What Mitch Kupchak Should Learn from Lakers' Failed Dwight Howard Experiment

Richard LeContributor IIIAugust 29, 2013

EL SEGUNDO, CA - AUGUST 10:  Dwight Howard (L) walks with General Manager Mitch Kupchak of the Los Angeles Lakers being introduced as the newest member of the Lakers at a news conference at the Toyota Sports Center on August 10, 2012 in El Segundo, California. The Lakers acquired Howard from Orlando Magic in a four-team trade. In addition Lakers wil receive Chris Duhon and Earl Clark from the Magic.  (Photo by Kevork Djansezian/Getty Images)
Kevork Djansezian/Getty Images

As the Dwight Howard saga concluded, a lot of blame was placed on the management of the Los Angeles Lakers for losing Superman to the Houston Rockets

Although Jim Buss has received the majority of the criticism for the debacle, Mitch Kupchak also needs to learn from last season's disappointment. 

In prefacing my assessment on what improvements Kupchak needs to make, I need to clarify that I do not think he's a poor general manager. Kupchak is actually responsible for one of the biggest heists in NBA history. 

Kupchak's responsible for the acquisitions of Trevor Ariza, Pau Gasol, a player formerly known as Ron Artest and several other moves that for years kept the Lakers in contention for an NBA title. 

The problem with Kupchak doesn't revolve around his performance or his credentials. The problem is that his basketball acumen and business savvy are apparently being compromised if not outright challenged by the Lakers' front office.

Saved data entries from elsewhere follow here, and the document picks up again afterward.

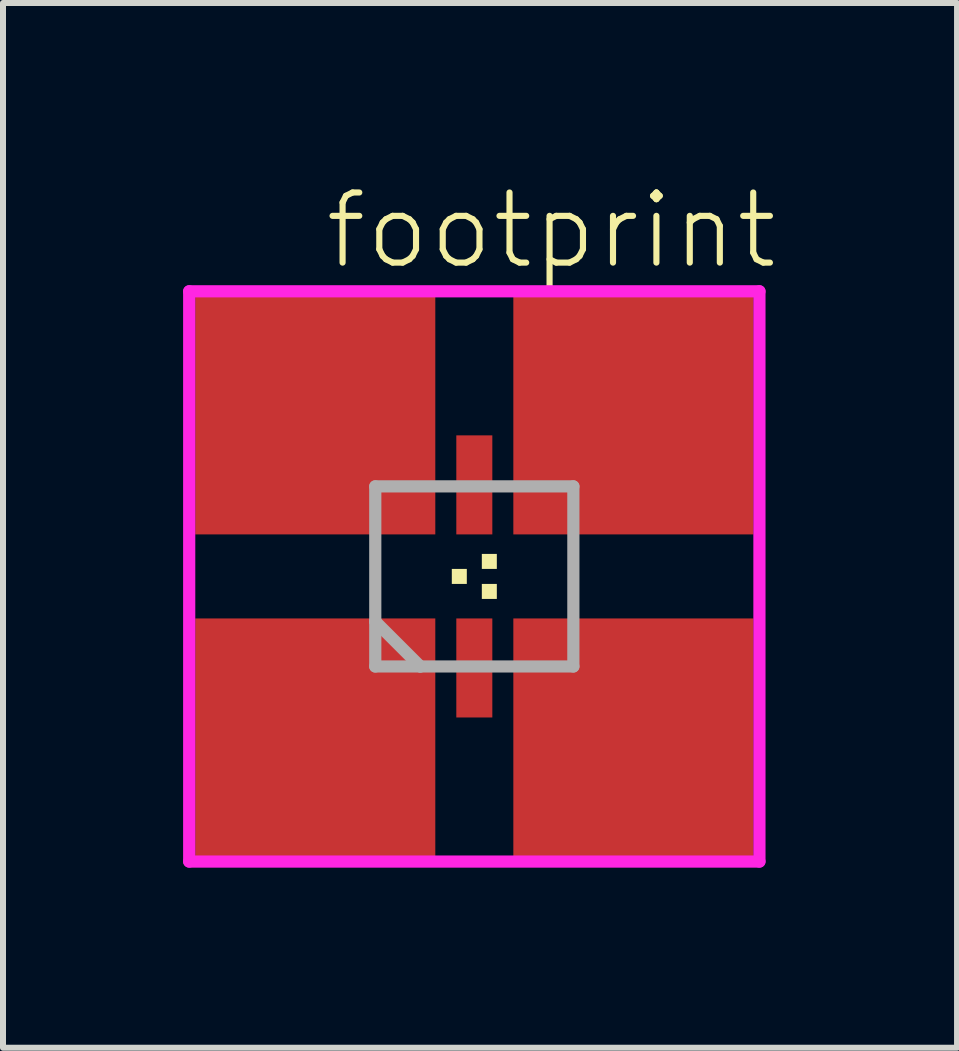
<source format=kicad_pcb>
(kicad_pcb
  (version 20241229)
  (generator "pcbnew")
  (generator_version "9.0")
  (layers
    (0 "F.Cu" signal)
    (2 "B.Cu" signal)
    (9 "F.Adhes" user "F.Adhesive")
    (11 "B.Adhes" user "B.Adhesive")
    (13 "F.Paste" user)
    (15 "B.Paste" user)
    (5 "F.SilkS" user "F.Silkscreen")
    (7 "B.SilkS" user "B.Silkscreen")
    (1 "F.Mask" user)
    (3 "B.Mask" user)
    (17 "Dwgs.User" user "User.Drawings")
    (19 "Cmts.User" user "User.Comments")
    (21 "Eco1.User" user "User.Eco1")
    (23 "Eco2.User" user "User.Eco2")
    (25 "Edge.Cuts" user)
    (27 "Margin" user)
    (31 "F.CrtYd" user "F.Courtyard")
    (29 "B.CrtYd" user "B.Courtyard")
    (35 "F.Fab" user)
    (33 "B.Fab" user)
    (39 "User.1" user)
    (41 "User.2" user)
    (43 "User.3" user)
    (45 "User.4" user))
  (footprint "footprint"
    (layer "F.Cu")
    (at 4.852 6.553)
    (property "Reference" "footprint" (at -2.54 -5.08 0) (layer "F.SilkS") (effects (font (size 1.168 1.168) (thickness 0.102)) (justify left bottom)))
    (fp_poly (pts (xy -1.45 2.35) (xy -0.65 2.35) (xy -0.65 0.7) (xy -1.45 0.7)) (stroke (width 0) (type solid)) (fill yes) (layer "F.Mask"))
    (fp_poly (pts (xy -0.65 -2.35) (xy -1.45 -2.35) (xy -1.45 -0.7) (xy -0.65 -0.7)) (stroke (width 0) (type solid)) (fill yes) (layer "F.Mask"))
    (fp_poly (pts (xy -0.3 2.35) (xy 0.3 2.35) (xy 0.3 0.7) (xy -0.3 0.7)) (stroke (width 0) (type solid)) (fill yes) (layer "F.Mask"))
    (fp_poly (pts (xy 0.3 -2.35) (xy -0.3 -2.35) (xy -0.3 -0.7) (xy 0.3 -0.7)) (stroke (width 0) (type solid)) (fill yes) (layer "F.Mask"))
    (fp_poly (pts (xy 0.65 2.35) (xy 1.45 2.35) (xy 1.45 0.7) (xy 0.65 0.7)) (stroke (width 0) (type solid)) (fill yes) (layer "F.Mask"))
    (fp_poly (pts (xy 1.45 -2.35) (xy 0.65 -2.35) (xy 0.65 -0.7) (xy 1.45 -0.7)) (stroke (width 0) (type solid)) (fill yes) (layer "F.Mask"))
    (fp_poly (pts (xy -0.375 0.125) (xy -0.125 0.125) (xy -0.125 -0.125) (xy -0.375 -0.125)) (stroke (width 0) (type solid)) (fill yes) (layer "F.SilkS"))
    (fp_poly (pts (xy 0.125 -0.125) (xy 0.375 -0.125) (xy 0.375 -0.375) (xy 0.125 -0.375)) (stroke (width 0) (type solid)) (fill yes) (layer "F.SilkS"))
    (fp_poly (pts (xy 0.125 0.375) (xy 0.375 0.375) (xy 0.375 0.125) (xy 0.125 0.125)) (stroke (width 0) (type solid)) (fill yes) (layer "F.SilkS"))
    (fp_poly (pts (xy -1.4 2.3) (xy -0.7 2.3) (xy -0.7 0.75) (xy -1.4 0.75)) (stroke (width 0) (type solid)) (fill yes) (layer "F.Paste"))
    (fp_poly (pts (xy -0.7 -2.3) (xy -1.4 -2.3) (xy -1.4 -0.75) (xy -0.7 -0.75)) (stroke (width 0) (type solid)) (fill yes) (layer "F.Paste"))
    (fp_poly (pts (xy -0.25 2.3) (xy 0.25 2.3) (xy 0.25 0.75) (xy -0.25 0.75)) (stroke (width 0) (type solid)) (fill yes) (layer "F.Paste"))
    (fp_poly (pts (xy 0.25 -2.3) (xy -0.25 -2.3) (xy -0.25 -0.75) (xy 0.25 -0.75)) (stroke (width 0) (type solid)) (fill yes) (layer "F.Paste"))
    (fp_poly (pts (xy 0.7 2.3) (xy 1.4 2.3) (xy 1.4 0.75) (xy 0.7 0.75)) (stroke (width 0) (type solid)) (fill yes) (layer "F.Paste"))
    (fp_poly (pts (xy 1.4 -2.3) (xy 0.7 -2.3) (xy 0.7 -0.75) (xy 1.4 -0.75)) (stroke (width 0) (type solid)) (fill yes) (layer "F.Paste"))
    (fp_line (start -4.75 -4.75) (end 4.75 -4.75) (stroke (width 0.203) (type solid)) (layer "F.CrtYd"))
    (fp_line (start -4.75 4.75) (end -4.75 -4.75) (stroke (width 0.203) (type solid)) (layer "F.CrtYd"))
    (fp_line (start 4.75 -4.75) (end 4.75 4.75) (stroke (width 0.203) (type solid)) (layer "F.CrtYd"))
    (fp_line (start 4.75 4.75) (end -4.75 4.75) (stroke (width 0.203) (type solid)) (layer "F.CrtYd"))
    (fp_line (start -1.65 -1.5) (end 1.65 -1.5) (stroke (width 0.203) (type solid)) (layer "F.Fab"))
    (fp_line (start -1.65 0.75) (end -1.65 -1.5) (stroke (width 0.203) (type solid)) (layer "F.Fab"))
    (fp_line (start -1.65 0.75) (end -0.9 1.5) (stroke (width 0.203) (type solid)) (layer "F.Fab"))
    (fp_line (start -1.65 1.5) (end -1.65 0.75) (stroke (width 0.203) (type solid)) (layer "F.Fab"))
    (fp_line (start -0.9 1.5) (end -1.65 1.5) (stroke (width 0.203) (type solid)) (layer "F.Fab"))
    (fp_line (start 1.65 -1.5) (end 1.65 1.5) (stroke (width 0.203) (type solid)) (layer "F.Fab"))
    (fp_line (start 1.65 1.5) (end -0.9 1.5) (stroke (width 0.203) (type solid)) (layer "F.Fab"))
    (pad "1" smd rect (at -2.65 2.7) (size 4 4) (layers "F.Cu"))
    (pad "2" smd rect (at 0 1.525) (size 0.6 1.65) (layers "F.Cu"))
    (pad "3" smd rect (at 2.65 2.7) (size 4 4) (layers "F.Cu"))
    (pad "4" smd rect (at 2.65 -2.7 180) (size 4 4) (layers "F.Cu"))
    (pad "5" smd rect (at 0 -1.525 180) (size 0.6 1.65) (layers "F.Cu"))
    (pad "6" smd rect (at -2.65 -2.7 180) (size 4 4) (layers "F.Cu")))
  (gr_rect
    (start -3 -3)
    (end 12.894 14.405)
    (stroke (width 0.1) (type default))
    (fill no)
    (layer "Edge.Cuts")))
</source>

As evidenced by the awkward manner in which the Lakers chose Mike D'Antoni over Phil Jackson, it appears as if Kupchak has become the scapegoat through which the Lakers are now funneling their shoddy decision-making.

That's not to say that Kupchak isn't complicit in some of the bad decisions that have been made. He appears to be 100 percent behind Mike D'Antoni as a coach despite the controversy behind the signing. 

However, as Kupchak has shown in the past, he has the knowledge and the skills to keep the Lakers afloat.

What Kupchak has to do is enter this rebuilding phase with a goal and a template in mind, meaning that if Lakers' management seems to be 100 percent behind D'Antoni, Kupchak then has to build a team around D'Antoni's preferred style of play.

The Dwight Howard experiment failed because the Lakers as an organization got behind a coach that could not maximize Howard's strengths.

There is no debate that Kobe Bryant, as long as he's still in town, will always be the focal point of the offense. And Kupchak, for his part,has shown the ability to surround Bryant with enough talent to get the job done. 

As Bryant enters in twilight years, Kupchak needs to focus on building a team that looks towards the future while still catering to Bryant, who will continue to remain a fixture until he chooses otherwise. 

It doesn't matter if the team Kupchak builds after next season revolves around D'Antoni's offense or not. What's really important is that the Lakers establish a team philosophy and style of play that Kupchak can successfully use to build the team. 

As general manager, it's Kupchak's job to learn from his mistakes from last season and clear up any ambiguities over the team's direction. If he can do that, the Lakers have a bright future ahead. 

However, this is easier said than done given Jim Buss' reputation as a man whose ego gets in the way of his decision-making. So, not only does Kupchak have to reestablish the Lakers identity, but he has to do so with an owner looking over his shoulder who seems intent on establishing a legacy of his own. 

In short, Kupchak has to learn to trust himself to do what he can with a team that has Buss' fingerprints all over it.